§ **Passage to read**:
□ □ □
But Wu’s creative side doesn’t start and end with drawing. Even before he began his dental career he taught himself HTML, web design and web building. His older brother who obtained a degree in computer science was always building computers, spending time coding in Java or HTML.
“I didn’t understand it at the time,” Wu recalls, “but he brought me to computer stores to pick up parts, and I was able to learn how to build a computer and dabble in things like HTML. Having that background in software was good because today, I can show my team and the patient the computers and technology we have.”
When it comes to drawing, Wu talks about the “weird sensation” he gets when he starts to work on a blank canvas. He describes it as his brain shutting out the rest of the world while he focuses on the tip of his pencil and the paper—at times for four or six hours straight without eating, which he acknowledges is strange because he does get hungry.
But the drawing, he says, is incredibly relaxing.
“If I’m stressed and end up drawing, it does help me filter things out,” he says. “And I’ve been doing that for a while now.”
□ □ □
Pose landmark coordinates
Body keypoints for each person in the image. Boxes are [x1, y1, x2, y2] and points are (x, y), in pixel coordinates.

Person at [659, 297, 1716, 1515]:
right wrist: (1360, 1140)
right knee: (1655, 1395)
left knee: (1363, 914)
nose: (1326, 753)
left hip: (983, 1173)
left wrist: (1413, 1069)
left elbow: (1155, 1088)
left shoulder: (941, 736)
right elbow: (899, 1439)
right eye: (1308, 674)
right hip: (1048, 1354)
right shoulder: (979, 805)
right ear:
□ □ □
§ **Task to carry out**:
Answer these questions using the passage about Wu.
1. What did Wu teach himself before he began his dental career?
2. What degree did Wu's older brother obtain?
3. For how long does Wu sometimes draw without eating?

§ **Written response**:
1. HTML, web design and web building.
2. A degree in computer science.
3. Four or six hours straight.